Three months later, I had a website.
It’s been difficult, avoiding William at dinner parties and the theatre. Perhaps William doesn’t know I have a website. Now that I have one, with handy links to Amazon and Indigo-Chapters pages where my novels are sold, I judge the quality of my friendships by the “comments” button under my blog entries. So far, it’s mostly my brother and Cousin Brad who respond to my provocative posts about those yellow ribbon magnets, that guy who peed in my garbage cans, and chocolate. Which leads me to conclude that my brother and Cousin Brad, who are blood relatives and therefore ineligible to be my friends, are my only friends.
The website has been most useful as a mechanism for contact; readers can hunt my address down and email me after reading the novels. The Book of Stanley, my latest book, contains religious themes. It hasn’t been nearly as controversial as some had expected, partly because people with serious religious views have so many holy texts to read, they aren’t interested in novels that include sasquatches, Busby Berkeley routines in schoolyards, and sex scenes in Montreal townhouses.
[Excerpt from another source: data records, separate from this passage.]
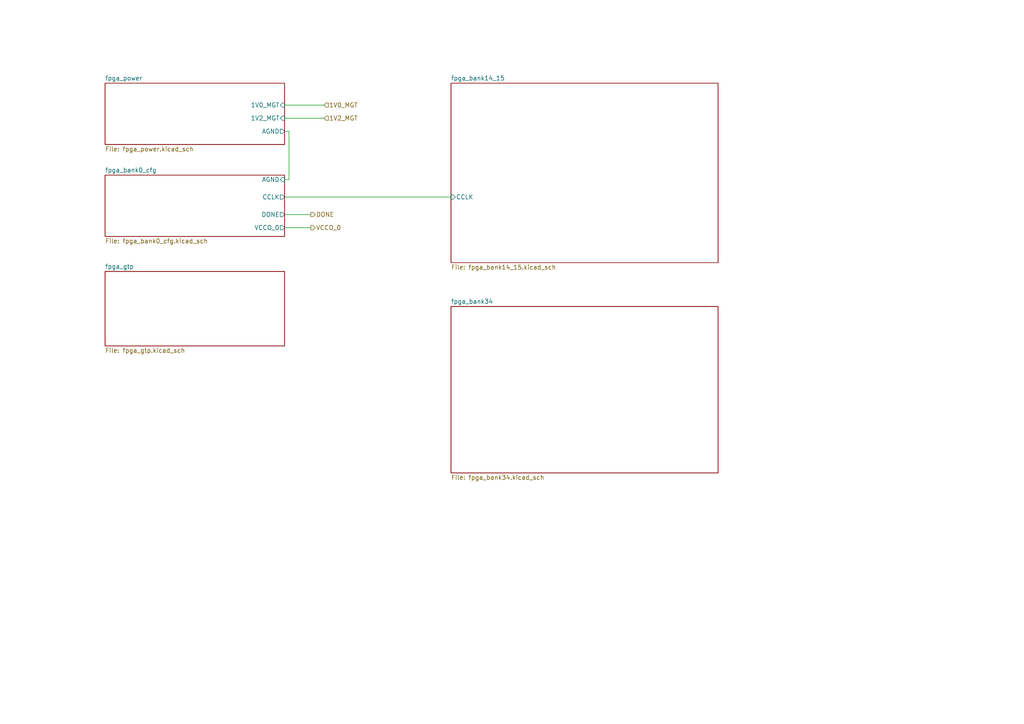
<source format=kicad_sch>
(kicad_sch (version 20211123) (generator eeschema)

  (uuid 160cb44e-5e81-454b-9642-f95193231b95)

  (paper "A4")

  


  (wire (pts (xy 83.82 52.07) (xy 82.55 52.07))
    (stroke (width 0) (type default) (color 0 0 0 0))
    (uuid 0eaea668-c353-4e5e-8f10-4648bd7737ed)
  )
  (wire (pts (xy 82.55 30.48) (xy 93.98 30.48))
    (stroke (width 0) (type default) (color 0 0 0 0))
    (uuid 56ba8f65-c244-4416-8ed2-b5691db880ab)
  )
  (wire (pts (xy 82.55 66.04) (xy 90.17 66.04))
    (stroke (width 0) (type default) (color 0 0 0 0))
    (uuid 92832a32-dcb2-4058-8ad9-237ebe5ab0e8)
  )
  (wire (pts (xy 83.82 38.1) (xy 83.82 52.07))
    (stroke (width 0) (type default) (color 0 0 0 0))
    (uuid ab276e50-f838-4362-9aac-7d16f40393c4)
  )
  (wire (pts (xy 82.55 38.1) (xy 83.82 38.1))
    (stroke (width 0) (type default) (color 0 0 0 0))
    (uuid bc3f6e1f-c81e-4889-865a-0e223a5a22e2)
  )
  (wire (pts (xy 82.55 34.29) (xy 93.98 34.29))
    (stroke (width 0) (type default) (color 0 0 0 0))
    (uuid c47c1013-522e-4afa-9dd5-776b2bbec89a)
  )
  (wire (pts (xy 90.17 62.23) (xy 82.55 62.23))
    (stroke (width 0) (type default) (color 0 0 0 0))
    (uuid e584f27e-45dd-4fdd-8c50-c7400e4b2ab2)
  )
  (wire (pts (xy 82.55 57.15) (xy 130.81 57.15))
    (stroke (width 0) (type default) (color 0 0 0 0))
    (uuid eb8e38cd-dc17-4593-889c-e9f58005f6e7)
  )

  (hierarchical_label "1V2_MGT" (shape input) (at 93.98 34.29 0)
    (effects (font (size 1.27 1.27)) (justify left))
    (uuid 60b868e3-a9f8-4d20-ae5a-40ca53af4adb)
  )
  (hierarchical_label "VCCO_0" (shape output) (at 90.17 66.04 0)
    (effects (font (size 1.27 1.27)) (justify left))
    (uuid 74d431fd-cb2a-4a57-b8ad-03906426963d)
  )
  (hierarchical_label "1V0_MGT" (shape input) (at 93.98 30.48 0)
    (effects (font (size 1.27 1.27)) (justify left))
    (uuid e16db058-fa43-40bf-9cff-c2ed4fab6ab5)
  )
  (hierarchical_label "DONE" (shape output) (at 90.17 62.23 0)
    (effects (font (size 1.27 1.27)) (justify left))
    (uuid f01a08c4-d9f1-4838-af18-b59bca81082c)
  )

  (sheet (at 130.81 88.9) (size 77.47 48.26) (fields_autoplaced)
    (stroke (width 0) (type solid) (color 0 0 0 0))
    (fill (color 0 0 0 0.0000))
    (uuid 00000000-0000-0000-0000-00006209ff9a)
    (property "Sheet name" "fpga_bank34" (id 0) (at 130.81 88.1884 0)
      (effects (font (size 1.27 1.27)) (justify left bottom))
    )
    (property "Sheet file" "fpga_bank34.kicad_sch" (id 1) (at 130.81 137.7446 0)
      (effects (font (size 1.27 1.27)) (justify left top))
    )
  )

  (sheet (at 30.48 24.13) (size 52.07 17.78) (fields_autoplaced)
    (stroke (width 0) (type solid) (color 0 0 0 0))
    (fill (color 0 0 0 0.0000))
    (uuid 00000000-0000-0000-0000-0000620d23e9)
    (property "Sheet name" "fpga_power" (id 0) (at 30.48 23.4184 0)
      (effects (font (size 1.27 1.27)) (justify left bottom))
    )
    (property "Sheet file" "fpga_power.kicad_sch" (id 1) (at 30.48 42.4946 0)
      (effects (font (size 1.27 1.27)) (justify left top))
    )
    (pin "1V0_MGT" input (at 82.55 30.48 0)
      (effects (font (size 1.27 1.27)) (justify right))
      (uuid 283ed2be-f188-4938-9d07-b9e8bad5f0d4)
    )
    (pin "1V2_MGT" input (at 82.55 34.29 0)
      (effects (font (size 1.27 1.27)) (justify right))
      (uuid 4b3ca595-07d8-471d-a599-10e87e77b20e)
    )
    (pin "AGND" output (at 82.55 38.1 0)
      (effects (font (size 1.27 1.27)) (justify right))
      (uuid 29c8820e-a6aa-4b1b-a048-868ed62704c1)
    )
  )

  (sheet (at 30.48 50.8) (size 52.07 17.78) (fields_autoplaced)
    (stroke (width 0) (type solid) (color 0 0 0 0))
    (fill (color 0 0 0 0.0000))
    (uuid 00000000-0000-0000-0000-0000622637a6)
    (property "Sheet name" "fpga_bank0_cfg" (id 0) (at 30.48 50.0884 0)
      (effects (font (size 1.27 1.27)) (justify left bottom))
    )
    (property "Sheet file" "fpga_bank0_cfg.kicad_sch" (id 1) (at 30.48 69.1646 0)
      (effects (font (size 1.27 1.27)) (justify left top))
    )
    (pin "AGND" input (at 82.55 52.07 0)
      (effects (font (size 1.27 1.27)) (justify right))
      (uuid 4a1069b5-b54d-43c2-8699-49962b3c7a7c)
    )
    (pin "CCLK" output (at 82.55 57.15 0)
      (effects (font (size 1.27 1.27)) (justify right))
      (uuid 13a33b3d-968c-43e3-9f2a-66108de201d4)
    )
    (pin "DONE" output (at 82.55 62.23 0)
      (effects (font (size 1.27 1.27)) (justify right))
      (uuid b9cddc00-5d9b-447c-bc13-6730f163df7a)
    )
    (pin "VCCO_0" output (at 82.55 66.04 0)
      (effects (font (size 1.27 1.27)) (justify right))
      (uuid 7a86bf7d-69ff-410f-8ee7-d09db8d8408f)
    )
  )

  (sheet (at 30.48 78.74) (size 52.07 21.59) (fields_autoplaced)
    (stroke (width 0) (type solid) (color 0 0 0 0))
    (fill (color 0 0 0 0.0000))
    (uuid 00000000-0000-0000-0000-0000622b6667)
    (property "Sheet name" "fpga_gtp" (id 0) (at 30.48 78.0284 0)
      (effects (font (size 1.27 1.27)) (justify left bottom))
    )
    (property "Sheet file" "fpga_gtp.kicad_sch" (id 1) (at 30.48 100.9146 0)
      (effects (font (size 1.27 1.27)) (justify left top))
    )
  )

  (sheet (at 130.81 24.13) (size 77.47 52.07) (fields_autoplaced)
    (stroke (width 0) (type solid) (color 0 0 0 0))
    (fill (color 0 0 0 0.0000))
    (uuid 00000000-0000-0000-0000-0000622d3d90)
    (property "Sheet name" "fpga_bank14_15" (id 0) (at 130.81 23.4184 0)
      (effects (font (size 1.27 1.27)) (justify left bottom))
    )
    (property "Sheet file" "fpga_bank14_15.kicad_sch" (id 1) (at 130.81 76.7846 0)
      (effects (font (size 1.27 1.27)) (justify left top))
    )
    (pin "CCLK" input (at 130.81 57.15 180)
      (effects (font (size 1.27 1.27)) (justify left))
      (uuid 3dd67e23-151f-4030-9f89-07540f8b3bb5)
    )
  )
)

</source>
But I have received a number of emails, more than thirty, from Scientologists who believe I am attacking them in the novel.
My internet research of Scientology has revealed little of substance, so if I have inadvertently attacked the religion it had to be either instinctual or supernatural. And by supernatural I mean spiritual. And by spiritual I mean religious.
Someone, God or the life force or possibly Yoda, wanted me to write what I wrote. He is omniscient, isn’t He? And omnipotent? How could I have slipped through His fingers? If He has fingers, which He assuredly does not. What would He use them for? You think God feeds Himself, or plays baseball? God.
I’m not sure if William has religion. He’s always been pretty slippery about that stuff, along with details of his salary and sex life. But just in case, I’m taking martial arts classes. In case he’s fashioned a blunt shiv, I want to be ready.